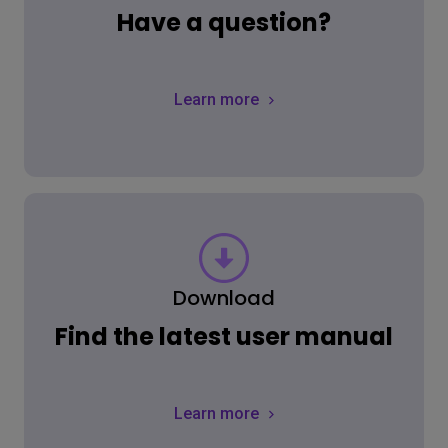
Have a question?
Learn more
Download
Find the latest user manual
Learn more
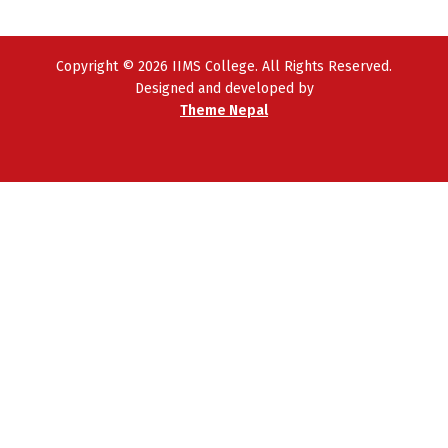
Copyright © 2026 IIMS College. All Rights Reserved.
Designed and developed by
Theme Nepal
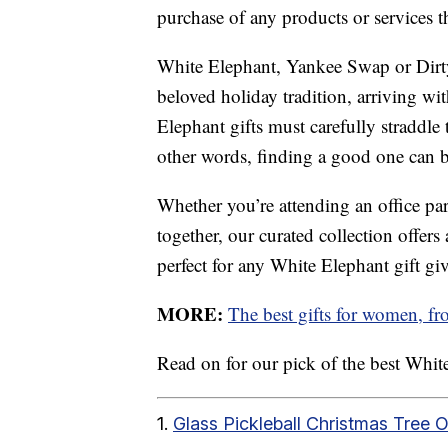
purchase of any products or services thr
White Elephant, Yankee Swap or Dirt
beloved holiday tradition, arriving wit
Elephant gifts must carefully straddle
other words, finding a good one can be 
Whether you’re attending an office part
together, our curated collection offer
perfect for any White Elephant gift gi
MORE:
The best gifts for women, f
Read on for our pick of the best White 
1.
Glass Pickleball Christmas Tree 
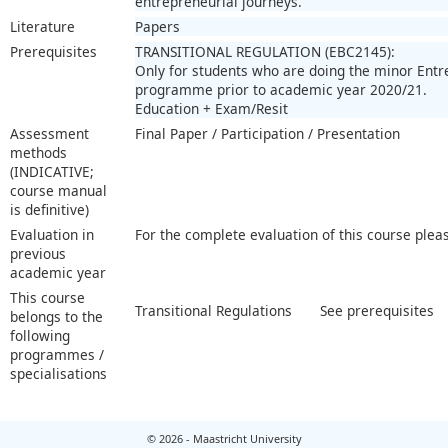
entrepreneurial journeys.
Literature
Papers
Prerequisites
TRANSITIONAL REGULATION (EBC2145):
Only for students who are doing the minor Ent
programme prior to academic year 2020/21.
Education + Exam/Resit
Assessment
Final Paper / Participation / Presentation
methods
(INDICATIVE;
course manual
is definitive)
Evaluation in
For the complete evaluation of this course plea
previous
academic year
This course
Transitional Regulations
See prerequisites
belongs to the
following
programmes /
specialisations
© 2026 - Maastricht University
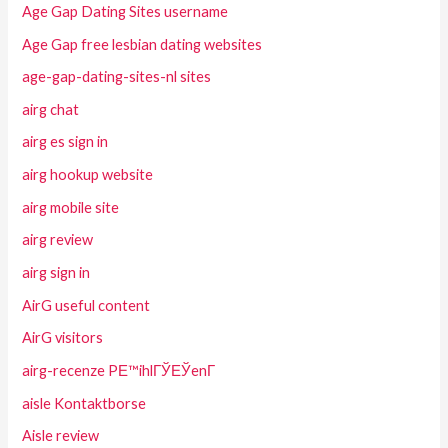
Age Gap Dating Sites username
Age Gap free lesbian dating websites
age-gap-dating-sites-nl sites
airg chat
airg es sign in
airg hookup website
airg mobile site
airg review
airg sign in
AirG useful content
AirG visitors
airg-recenze PЕ™ihlГЎЕЎenГ­
aisle Kontaktborse
Aisle review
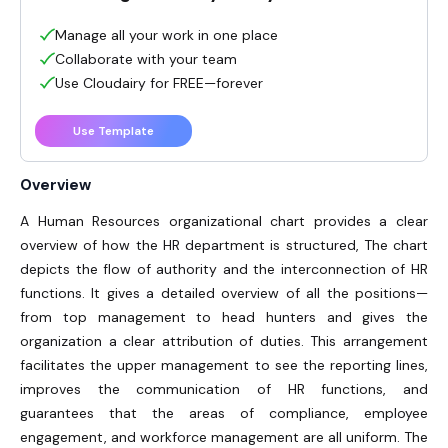
Manage all your work in one place
Collaborate with your team
Use Cloudairy for FREE—forever
Use Template
Overview
A Human Resources organizational chart
provides a clear
overview of how the HR department is structured, The chart
depicts the flow of authority and the interconnection of HR
functions. It gives a detailed overview of all the positions—
from top management to head hunters and gives the
organization a clear attribution of duties. This arrangement
facilitates the upper management to see the reporting lines,
improves the communication of HR functions, and
guarantees that the areas of compliance, employee
engagement, and workforce management are all uniform. The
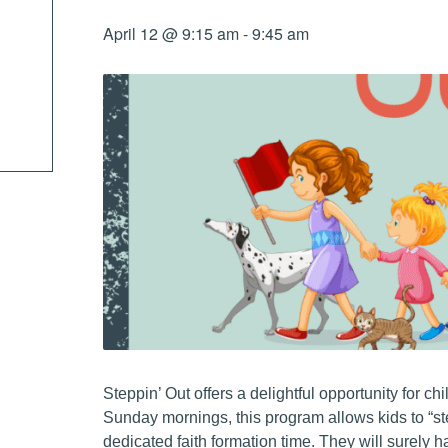
April 12 @ 9:15 am
-
9:45 am
Steppin’ Out offers a delightful opportunity for c
Sunday mornings, this program allows kids to “st
dedicated faith formation time. They will surely 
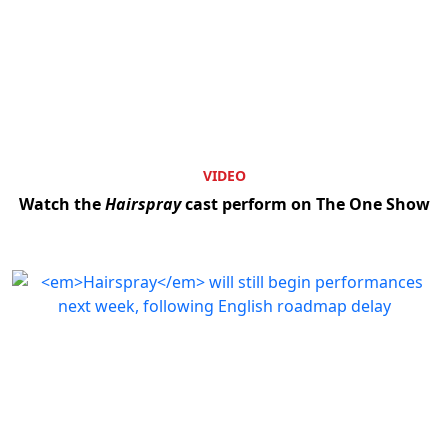
VIDEO
Watch the
Hairspray
cast perform on The One Show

Problem to solve –
From the listing above, pick out each line where the word "functions" appears.

Your response –
functions. It gives a detailed overview of all the positions—
improves the communication of HR functions, and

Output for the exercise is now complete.